The underbelly department: opinion

COMMERCIALISATION of Papua New Guinea’s remote gas fields could transform the country, so why is PNG’s Department of Petroleum and Energy so utterly unreachable and how does it operate anyway?
The underbelly department: opinion The underbelly department: opinion The underbelly department: opinion The underbelly department: opinion The underbelly department: opinion

The ABC's PNG correspondent Liam Fox revealed the difficulties reporters had getting any comment from the department on his twitter account on Monday.

"Just rang every one of the 40 or so numbers listed for the PNG Petroleum Department ... all either out of service or permanently engaged," Fox tweeted.

Don't bother visiting the department's website either - as of yesterday it wasn't working and on previous attempts it was clear it had not been updated for years.

But what of the political changes in PNG?

Does the O'Neill-Namah coalition government aim to be more accountable than the Somare regime?

Well, for the petroleum portfolio it seems unlikely as Petroleum and Energy Minister William Duma served in this role under the Somare government for years.

If anything, the DPE seems more untouchable.

As acting prime minster, Sam Abal surely had some reason to dump Duma as the petroleum minister last year - a move which helped to provide enough opposition numbers to topple the Somare government.

Since the O'Neill-Namah coalition government first took office we had the emergence of a strategic alliance between state-owned Petromin and oil major Royal Dutch Shell.

Shell won't reveal what the alliance is about for confidentiality reasons.

Petromin actually has some media relations contacts but they seem selective on what they respond to.

As far as getting comment from the DPE - good luck.

PNGIndustryNews.net does not even receive a response to direct emails to its staff requesting the latest map of PNG petroleum licences and as discussed earlier, it is a mystery as to which numbers to contact DPE personnel on anyway.

What about going through the prime minister's media office?

Yes, you can pass questions onto the DPE through that channel.

But after four or so months, the spokesperson still has not got back to me on who is the best person to contact in the DPE for media enquiries.

As for questions I asked (and which I heard were passed on to the DPE) relating to what the unknown company called Elevala Energy did to win a 10% stake of petroleum retention licence 21 in Western Province last year - they remain unanswered.

What is clear is that Elevala Energy did not want to pony up for any drilling expenses - its 10% stake of the licence was acquired by Horizon Oil for an unknown sum a few months later.

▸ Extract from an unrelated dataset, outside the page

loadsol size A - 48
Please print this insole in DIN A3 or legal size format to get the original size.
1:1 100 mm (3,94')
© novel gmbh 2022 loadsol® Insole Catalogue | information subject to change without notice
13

Yet this is only a recent chapter in the mystery that is the DPE.

The previous Somare government decided to manage its share of the ExxonMobil-led PNG LNG project completely outside of the department through a state-owned enterprise (that was not associated with Petromin either).

Consequently, Sir Michael's son Arthur oversaw the PNG LNG involvement as public enterprises minister.

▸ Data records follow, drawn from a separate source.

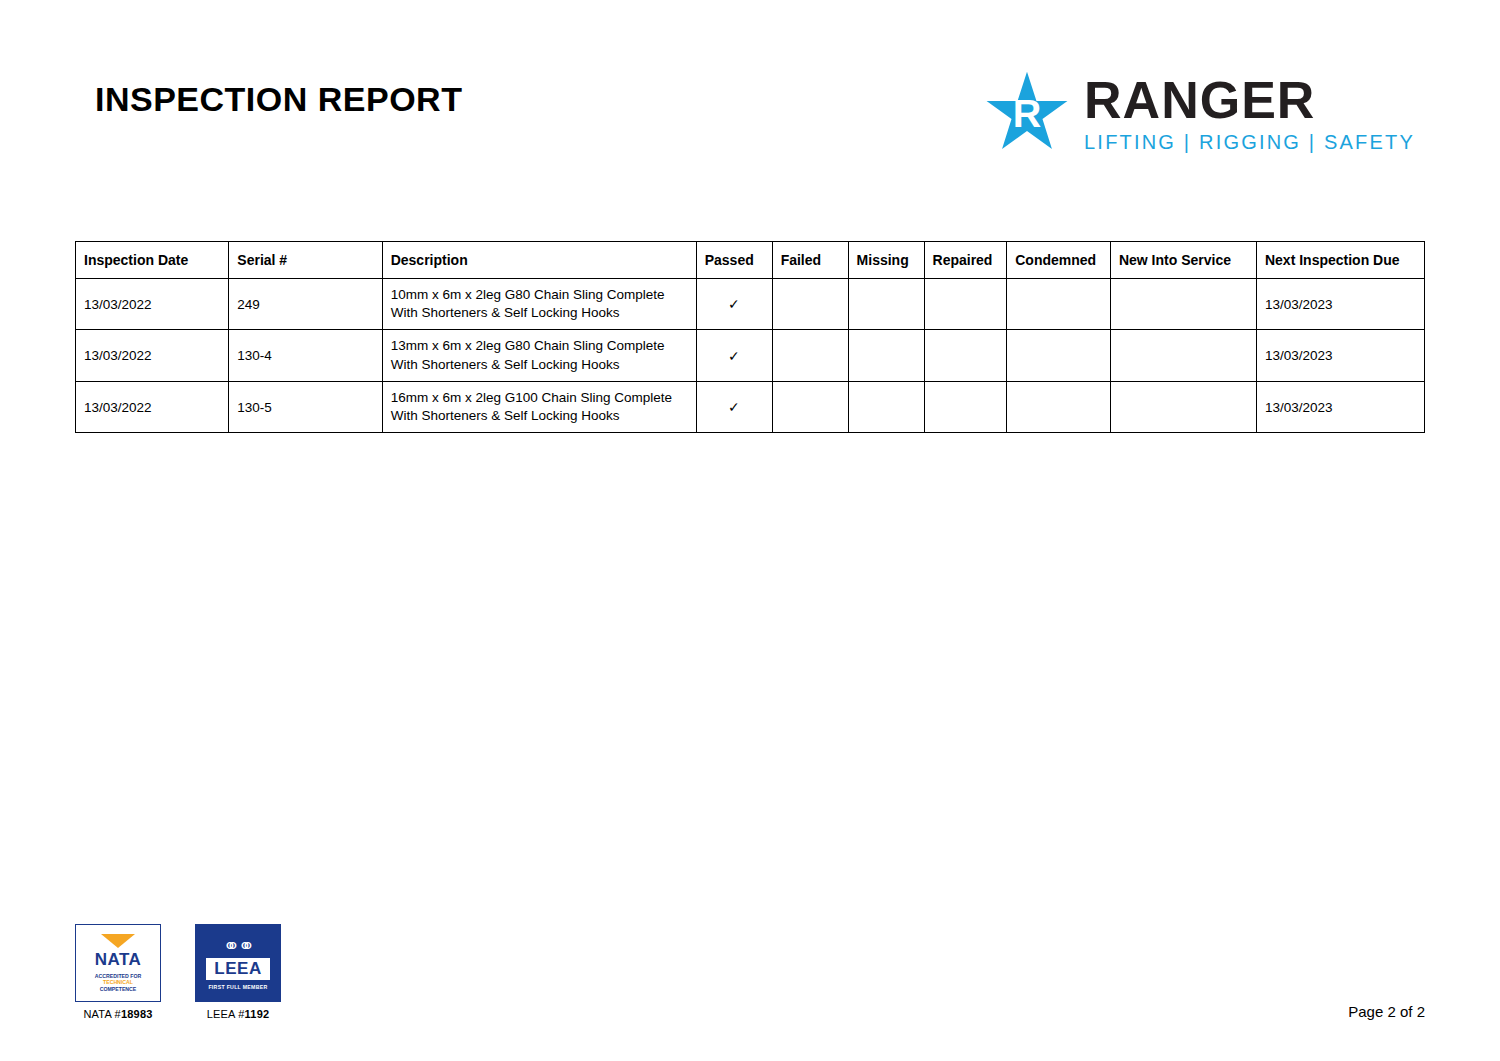INSPECTION REPORT
R
RANGER
LIFTING | RIGGING | SAFETY
| Inspection Date | Serial # | Description | Passed | Failed | Missing | Repaired | Condemned | New Into Service | Next Inspection Due |
| --- | --- | --- | --- | --- | --- | --- | --- | --- | --- |
| 13/03/2022 | 249 | 10mm x 6m x 2leg G80 Chain Sling Complete With Shorteners & Self Locking Hooks | ✓ | | | | | | 13/03/2023 |
| 13/03/2022 | 130-4 | 13mm x 6m x 2leg G80 Chain Sling Complete With Shorteners & Self Locking Hooks | ✓ | | | | | | 13/03/2023 |
| 13/03/2022 | 130-5 | 16mm x 6m x 2leg G100 Chain Sling Complete With Shorteners & Self Locking Hooks | ✓ | | | | | | 13/03/2023 |
NATA
ACCREDITED FOR
TECHNICAL
COMPETENCE
NATA #18983
⚭⚭
LEEA
FIRST FULL MEMBER
LEEA #1192
Page 2 of 2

There are some views that the PNG LNG project would not have happened under the management of the DPE and even the department's key obligation to organise landowner meetings was often left to the "last minute".

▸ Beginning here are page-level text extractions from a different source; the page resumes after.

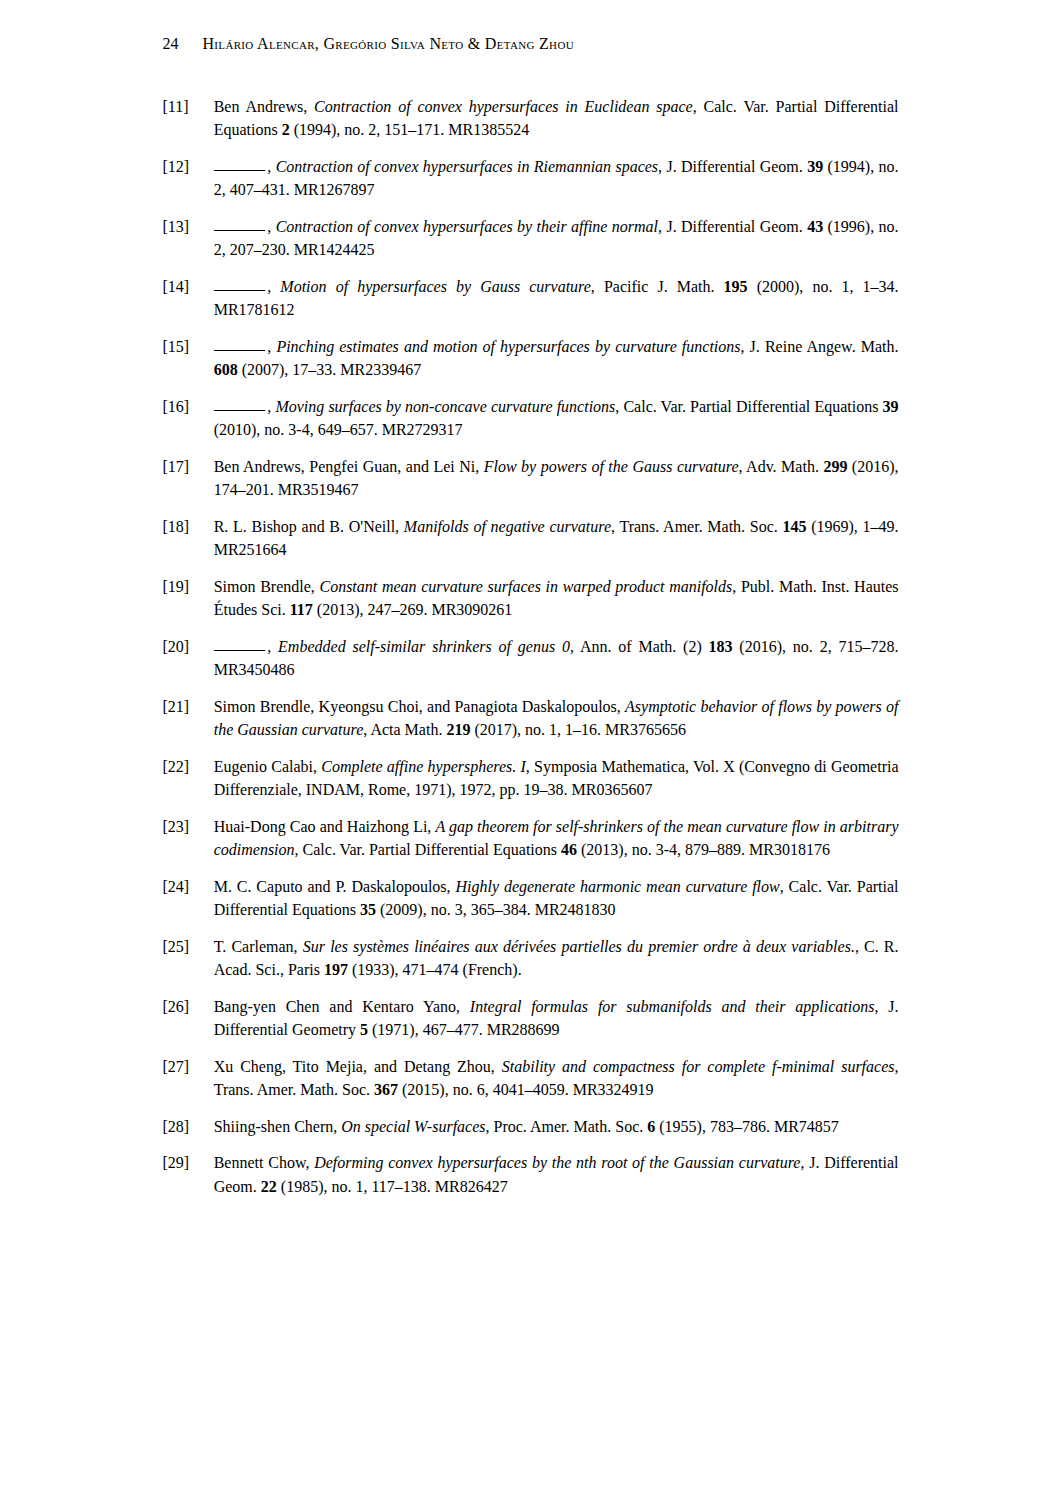24 Hilário Alencar, Gregório Silva Neto & Detang Zhou
[11] Ben Andrews, Contraction of convex hypersurfaces in Euclidean space, Calc. Var. Partial Differential Equations 2 (1994), no. 2, 151–171. MR1385524
[12] , Contraction of convex hypersurfaces in Riemannian spaces, J. Differential Geom. 39 (1994), no. 2, 407–431. MR1267897
[13] , Contraction of convex hypersurfaces by their affine normal, J. Differential Geom. 43 (1996), no. 2, 207–230. MR1424425
[14] , Motion of hypersurfaces by Gauss curvature, Pacific J. Math. 195 (2000), no. 1, 1–34. MR1781612
[15] , Pinching estimates and motion of hypersurfaces by curvature functions, J. Reine Angew. Math. 608 (2007), 17–33. MR2339467
[16] , Moving surfaces by non-concave curvature functions, Calc. Var. Partial Differential Equations 39 (2010), no. 3-4, 649–657. MR2729317
[17] Ben Andrews, Pengfei Guan, and Lei Ni, Flow by powers of the Gauss curvature, Adv. Math. 299 (2016), 174–201. MR3519467
[18] R. L. Bishop and B. O'Neill, Manifolds of negative curvature, Trans. Amer. Math. Soc. 145 (1969), 1–49. MR251664
[19] Simon Brendle, Constant mean curvature surfaces in warped product manifolds, Publ. Math. Inst. Hautes Études Sci. 117 (2013), 247–269. MR3090261
[20] , Embedded self-similar shrinkers of genus 0, Ann. of Math. (2) 183 (2016), no. 2, 715–728. MR3450486
[21] Simon Brendle, Kyeongsu Choi, and Panagiota Daskalopoulos, Asymptotic behavior of flows by powers of the Gaussian curvature, Acta Math. 219 (2017), no. 1, 1–16. MR3765656
[22] Eugenio Calabi, Complete affine hyperspheres. I, Symposia Mathematica, Vol. X (Convegno di Geometria Differenziale, INDAM, Rome, 1971), 1972, pp. 19–38. MR0365607
[23] Huai-Dong Cao and Haizhong Li, A gap theorem for self-shrinkers of the mean curvature flow in arbitrary codimension, Calc. Var. Partial Differential Equations 46 (2013), no. 3-4, 879–889. MR3018176
[24] M. C. Caputo and P. Daskalopoulos, Highly degenerate harmonic mean curvature flow, Calc. Var. Partial Differential Equations 35 (2009), no. 3, 365–384. MR2481830
[25] T. Carleman, Sur les systèmes linéaires aux dérivées partielles du premier ordre à deux variables., C. R. Acad. Sci., Paris 197 (1933), 471–474 (French).
[26] Bang-yen Chen and Kentaro Yano, Integral formulas for submanifolds and their applications, J. Differential Geometry 5 (1971), 467–477. MR288699
[27] Xu Cheng, Tito Mejia, and Detang Zhou, Stability and compactness for complete f-minimal surfaces, Trans. Amer. Math. Soc. 367 (2015), no. 6, 4041–4059. MR3324919
[28] Shiing-shen Chern, On special W-surfaces, Proc. Amer. Math. Soc. 6 (1955), 783–786. MR74857
[29] Bennett Chow, Deforming convex hypersurfaces by the nth root of the Gaussian curvature, J. Differential Geom. 22 (1985), no. 1, 117–138. MR826427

While the Department of Public Enterprises was "abolished" by the O'Neill-Namah government in November, the government's stake of the PNG LNG project is yet to fall exclusively under DPE management.

But the DPE could be more involved with major petroleum projects in the future.

At a petroleum seminar in December, Duma discussed the ambition to have a single national oil and gas company in the form of Petromin.

Duma said he would nominate Petromin as the state nominee for nine PRLs.

Last week, Shell revealed its joint technical study agreement with Petromin would be completed this year - and Shell previously said it was studying all major hydrocarbon basins in PNG.

While Shell has deep pockets and proven technical expertise, some industry observers may end up wondering if there are other reasons the oil major got the red carpet treatment - but don't expect any easy answers on that front.